Поденный рабочий, привлеченный звоном бьющегося стекла, подошел как раз в тот момент, когда она окровавленными руками волокла из оранжереи безжизненное тело. На мгновение он представил себе невероятные вещи.
– Скорее воды! – крикнула она, и ее голос рассеял его фантазии. Когда поденщик с необычным для него проворством вернулся, неся воду, он застал экономку всю в слезах; голова Уэдерберна лежала у нее на коленях, она стирала кровь с его лица.
– Что случилось? – спросил Уэдерберн, приоткрыв глаза, и тут же закрыл их снова.
– Бегите живей, скажите Энни, пусть сейчас же идет сюда, а потом за доктором Хэддоном, – сказала она поденщику. И добавила, видя, что тот медлит: – Я все расскажу, как только вы вернетесь.
Вскоре Уэдерберн вновь открыл глаза. Заметив, что его тревожит необычайность его позы, она объяснила:
– Вам стало дурно в оранжерее.
– А орхидея?
– Я пригляжу за ней.
Уэдерберн потерял много крови, но, в общем, особенно не пострадал. Ему дали выпить коньяку с каким-то розовым мясным экстрактом и уложили в постель. Экономка вкратце рассказала доктору Хэддону обо всем, что произошло.
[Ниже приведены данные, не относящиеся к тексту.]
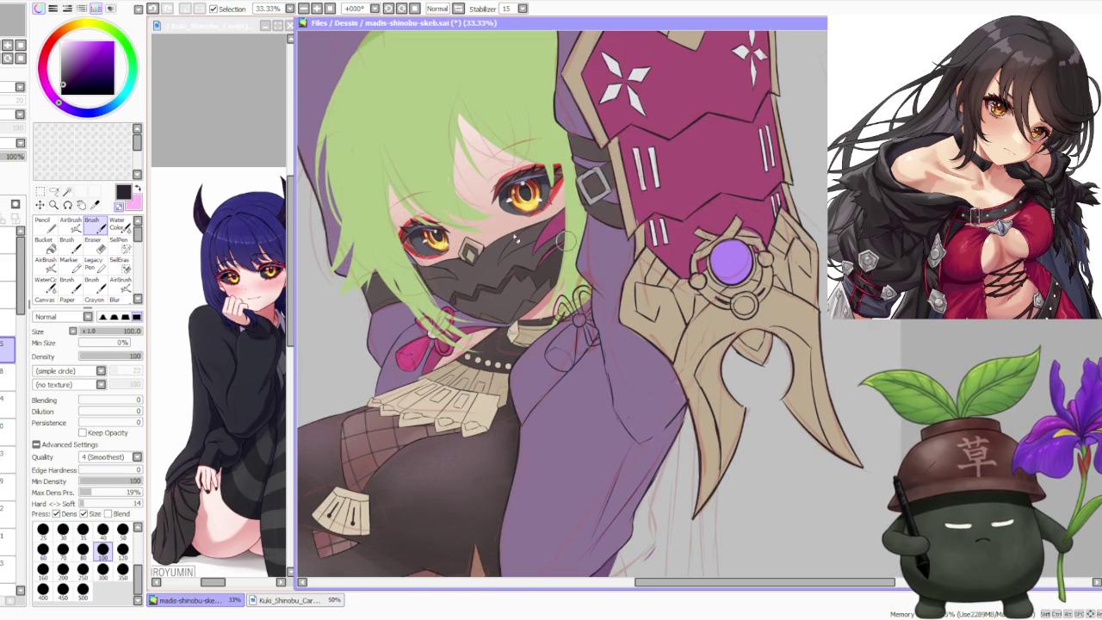
click(39, 204)
click(48, 363)
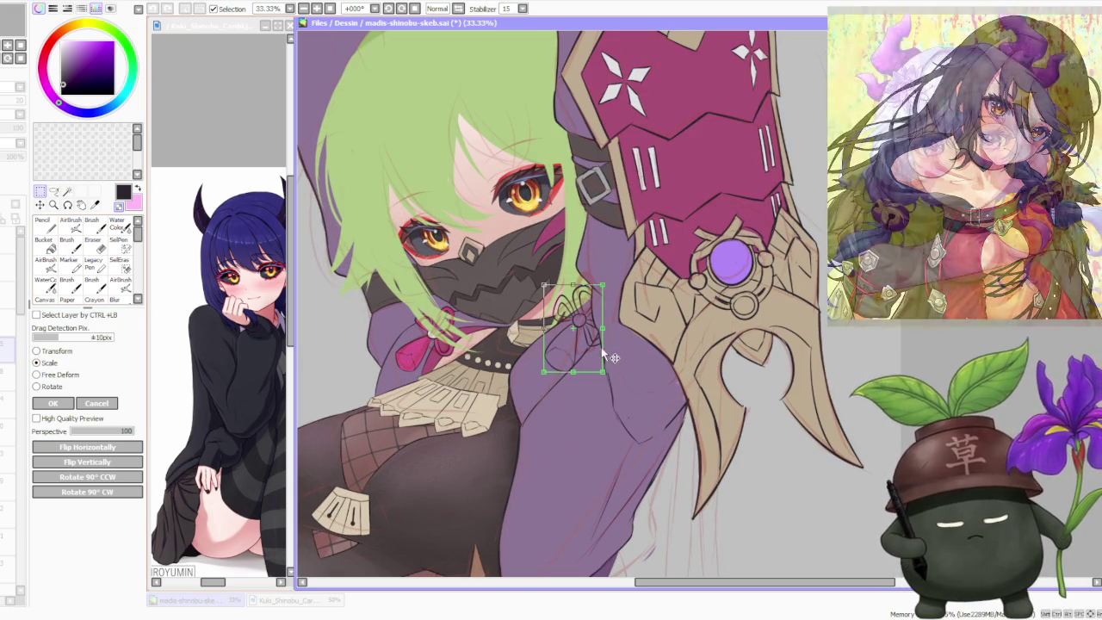
Step: Nudge the bow sketch slightly down and left on the collar
drag(583, 367, 589, 373)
– Сходите в оранжерею и посмотрите сами, – предложила она.
Холодный воздух врывался в открытую дверь, приторный запах почти исчез. Воздушные корешки, разорванные и уже увядшие, валялись среди темных пятен на кирпичном полу. Ствол орхидеи сломался при падении горшка. Края лепестков сморщились и побурели. Доктор наклонился было разглядеть их получше, заметил, что один из воздушных корешков еще слабо шевелится, – и передумал.
На следующее утро странная орхидея все еще лежала там, почерневшая, испускающая запах гнили. От утреннего ветерка дверь поминутно хлопала, и весь выводок орхидей Уэдерберна съежился и завял. Зато сам Уэдерберн, лежа у себя в спальне, ликовал, упиваясь рассказами о своем необыкновенном приключении.
Герберт Уэллс
«Замечательный случай с глазами Дэвидсона»
Временное душевное расстройство Сиднея Дэвидсона, замечательное само по себе, приобретает еще большее значение, если прислушаться к объяснениям доктора Уэйда. Оно наводит на мысли о самых причудливых возможностях общения между людьми в будущем, о том, что можно будет переноситься на несколько минут на противоположную сторону земного шара и оказываться в поле зрения невидимых нам глаз в те мгновения, когда мы заняты самыми потаенными делами. Мне пришлось быть непосредственно свидетелем припадка, случившегося с Дэвидсоном, и я считаю своей прямой обязанностью изложить свое наблюдение на бумаге.